TASK TO COMPLETE: Select and copy every line in the records below that contains the string "dist". Case counts.

GIVEN DATA:
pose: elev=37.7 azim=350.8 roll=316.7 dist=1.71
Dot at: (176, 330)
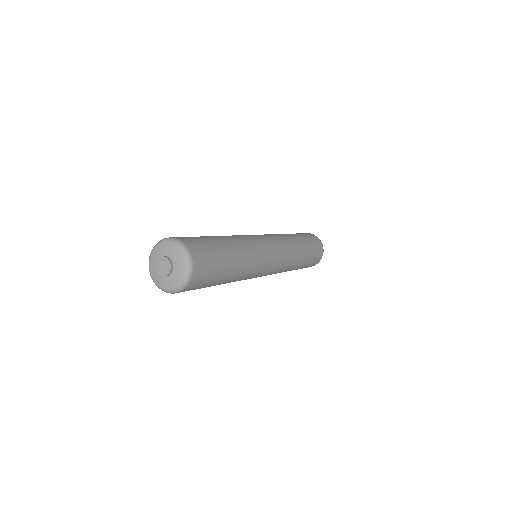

==

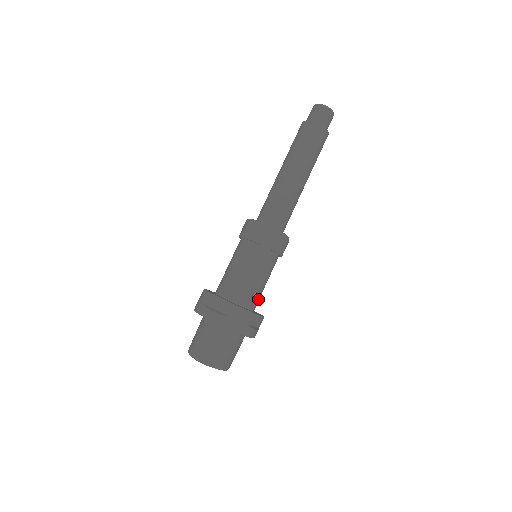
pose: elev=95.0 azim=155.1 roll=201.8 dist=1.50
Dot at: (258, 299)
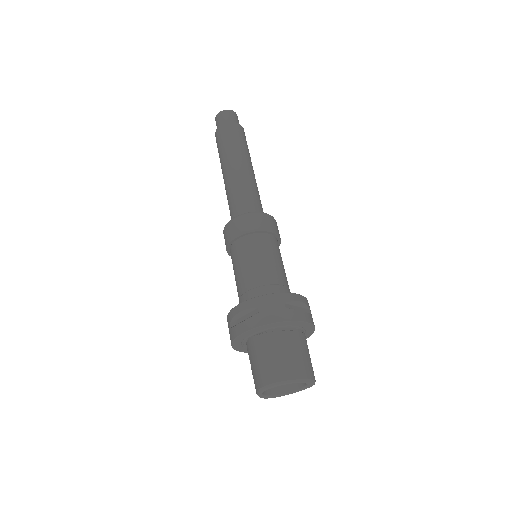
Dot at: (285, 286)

SOLVED PROBLEM:
pose: elev=37.7 azim=350.8 roll=316.7 dist=1.71
pose: elev=95.0 azim=155.1 roll=201.8 dist=1.50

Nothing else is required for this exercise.